*Activity*
Would you please give every entry again exactly, without the pictures?

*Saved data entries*
——————

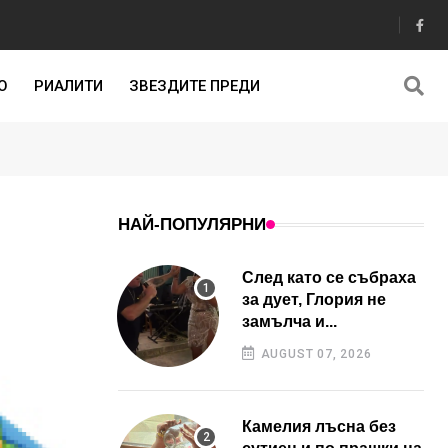
О
РИАЛИТИ
ЗВЕЗДИТЕ ПРЕДИ
НАЙ-ПОПУЛЯРНИ
След като се събраха
за дует, Глория не
замълча и...
AUGUST 07, 2026
Камелия лъсна без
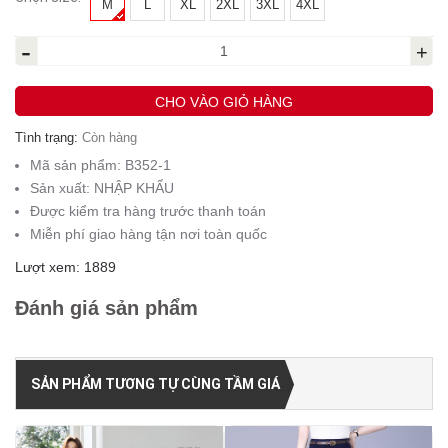
M
L
XL
2XL
3XL
4XL
-
+
CHO VÀO GIỎ HÀNG
Tình trạng:
Còn hàng
Mã sản phẩm:
B352-1
Sản xuất:
NHẬP KHẨU
Được kiểm tra hàng trước thanh toán
Miễn phí giao hàng tận nơi toàn quốc
Lượt xem: 1889
Đánh giá sản phẩm
SẢN PHẨM TƯƠNG TỰ CÙNG TẦM GIÁ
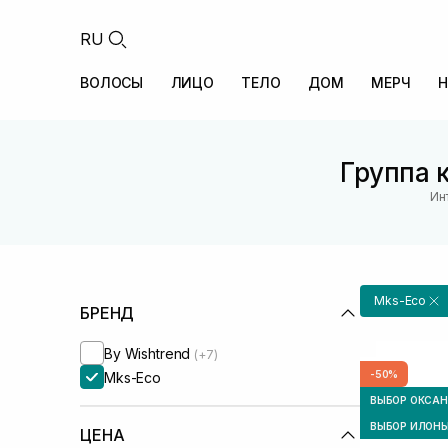
RU
ВОЛОСЫ
ЛИЦО
ТЕЛО
ДОМ
МЕРЧ
Н
Группа 
Ин
Mks-Eco
БРЕНД
By Wishtrend
(+7)
-50%
Mks-Eco
ВЫБОР ОКСА
ВЫБОР ИЛОН
ЦЕНА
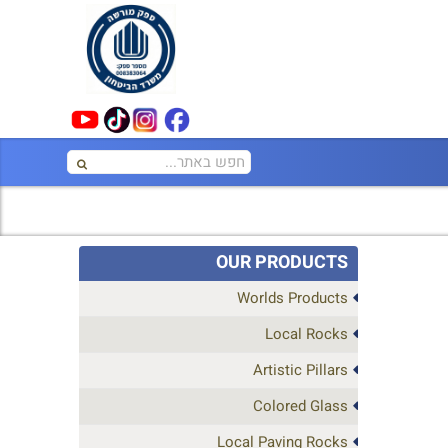
OUR PRODUCTS
Worlds Products
Local Rocks
Artistic Pillars
Colored Glass
Local Paving Rocks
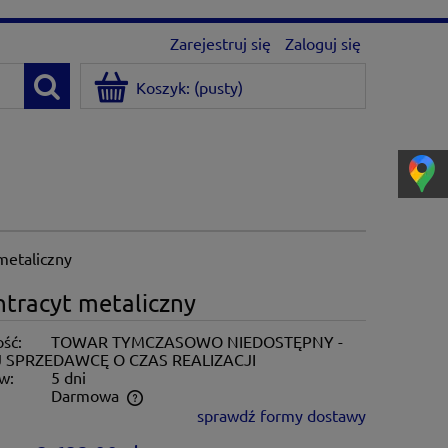
Zarejestruj się
Zaloguj się
Koszyk:
(pusty)
metaliczny
tracyt metaliczny
ść:
TOWAR TYMCZASOWO NIEDOSTĘPNY -
 SPRZEDAWCĘ O CZAS REALIZACJI
w:
5 dni
:
Darmowa
sprawdź formy dostawy
ntualnych kosztów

——————

*Answer space*
О
РИАЛИТИ
ЗВЕЗДИТЕ ПРЕДИ
НАЙ-ПОПУЛЯРНИ
След като се събраха
за дует, Глория не
замълча и...
AUGUST 07, 2026
Камелия лъсна без
M
L
XL
2XL
3XL
4XL
-
+
CHO VÀO GIỎ HÀNG
Tình trạng:
Còn hàng
Mã sản phẩm:
B352-1
Sản xuất:
NHẬP KHẨU
Được kiểm tra hàng trước thanh toán
Miễn phí giao hàng tận nơi toàn quốc
Lượt xem: 1889
Đánh giá sản phẩm
SẢN PHẨM TƯƠNG TỰ CÙNG TẦM GIÁ
RU
ВОЛОСЫ
ЛИЦО
ТЕЛО
ДОМ
МЕРЧ
Н
Группа 
Ин
Mks-Eco
БРЕНД
By Wishtrend
(+7)
-50%
Mks-Eco
ВЫБОР ОКСА
ВЫБОР ИЛОН
ЦЕНА
OUR PRODUCTS
Worlds Products
Local Rocks
Artistic Pillars
Colored Glass
Local Paving Rocks
Zarejestruj się
Zaloguj się
Koszyk:
(pusty)
metaliczny
tracyt metaliczny
ść:
TOWAR TYMCZASOWO NIEDOSTĘPNY -
 SPRZEDAWCĘ O CZAS REALIZACJI
w:
5 dni
:
Darmowa
sprawdź formy dostawy
ntualnych kosztów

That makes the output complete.